Peter Washington, Madame Blavatsky’s Baboon: A History Of The Mystics, Mediums, And Misfits Who Brought Spiritualism To America (Schocken Books, 1995).

Leigh Wilson, Modernism and Magic: Experiments with Spiritualism, Theosophy and the Occult (Edinburgh University Press, 2012).

One author in particular stands out, namely Nicholas Goodricke-Clarke, who died at a tragically early age in 2012. See especially Nicholas Goodrick-Clarke and Clare Goodrick-Clarke, G. R. S. Mead and the Gnostic Quest (Berkeley: North Atlantic Books, 2005). He was also general editor of an important series on Western Esoteric Masters. This included Richard Seddon’s Rudolf Steiner (North Atlantic Books, 2004). Goodricke-Clarke himself edited the volume in that series on Helena Blavatsky (North Atlantic Books, 2004).
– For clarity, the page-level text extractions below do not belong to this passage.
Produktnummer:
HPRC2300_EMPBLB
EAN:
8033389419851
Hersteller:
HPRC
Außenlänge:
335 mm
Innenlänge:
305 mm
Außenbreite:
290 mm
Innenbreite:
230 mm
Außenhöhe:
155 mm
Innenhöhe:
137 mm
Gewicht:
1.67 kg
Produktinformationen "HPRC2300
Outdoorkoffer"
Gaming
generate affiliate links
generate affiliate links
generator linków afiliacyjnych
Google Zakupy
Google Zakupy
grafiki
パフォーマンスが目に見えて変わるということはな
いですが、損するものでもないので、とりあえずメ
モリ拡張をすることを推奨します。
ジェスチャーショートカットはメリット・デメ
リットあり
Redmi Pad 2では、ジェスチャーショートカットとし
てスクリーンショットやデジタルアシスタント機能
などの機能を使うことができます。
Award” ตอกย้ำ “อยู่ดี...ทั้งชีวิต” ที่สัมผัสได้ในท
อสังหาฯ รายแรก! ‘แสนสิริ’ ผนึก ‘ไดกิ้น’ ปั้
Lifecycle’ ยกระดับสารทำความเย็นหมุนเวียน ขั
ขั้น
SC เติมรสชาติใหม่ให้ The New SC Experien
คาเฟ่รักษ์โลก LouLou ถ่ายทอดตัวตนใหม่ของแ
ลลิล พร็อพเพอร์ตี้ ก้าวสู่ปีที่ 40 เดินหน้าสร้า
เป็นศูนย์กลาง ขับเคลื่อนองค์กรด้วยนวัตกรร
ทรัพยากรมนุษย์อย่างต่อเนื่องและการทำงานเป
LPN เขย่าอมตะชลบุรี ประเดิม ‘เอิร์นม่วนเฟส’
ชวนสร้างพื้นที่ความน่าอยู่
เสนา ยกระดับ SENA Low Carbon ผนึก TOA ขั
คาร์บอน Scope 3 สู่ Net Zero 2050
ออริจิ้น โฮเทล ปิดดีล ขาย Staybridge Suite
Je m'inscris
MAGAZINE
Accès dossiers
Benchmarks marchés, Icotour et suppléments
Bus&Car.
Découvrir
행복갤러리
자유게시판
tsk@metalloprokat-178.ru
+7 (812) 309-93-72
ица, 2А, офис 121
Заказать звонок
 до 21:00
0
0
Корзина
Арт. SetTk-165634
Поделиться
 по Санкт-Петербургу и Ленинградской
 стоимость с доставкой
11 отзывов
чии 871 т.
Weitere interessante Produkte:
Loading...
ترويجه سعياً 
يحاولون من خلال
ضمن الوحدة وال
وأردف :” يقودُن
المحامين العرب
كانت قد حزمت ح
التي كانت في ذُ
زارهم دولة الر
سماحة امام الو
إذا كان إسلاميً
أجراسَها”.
Although this is not strictly relevant to my discussion here, Goodricke-Clarke also published some really excellent work on the long-vexed question of the relationship between Nazism and the occult, and in the process dispelled a great many silly myths, falsehoods, and conspiracy theories. See his The Occult Roots of Nazism (Aquarian Press, 1985); and also his Black Sun: Aryan Cults, Esoteric Nazism And The Politics Of Identity (New York University Press, 2002). Goodricke-Clarke drew attention to the key influence of the movement of Ariosophy (“Aryan Knowledge”), a deviant offshoot of the Theosophy/Anthroposophy tradition.

Over the past decade, conferences and seminars have proliferated on Theosophy, the arts, literature and Modernism, and many have produced proceedings or published papers online. This is  a lively and flourishing area of scholarship.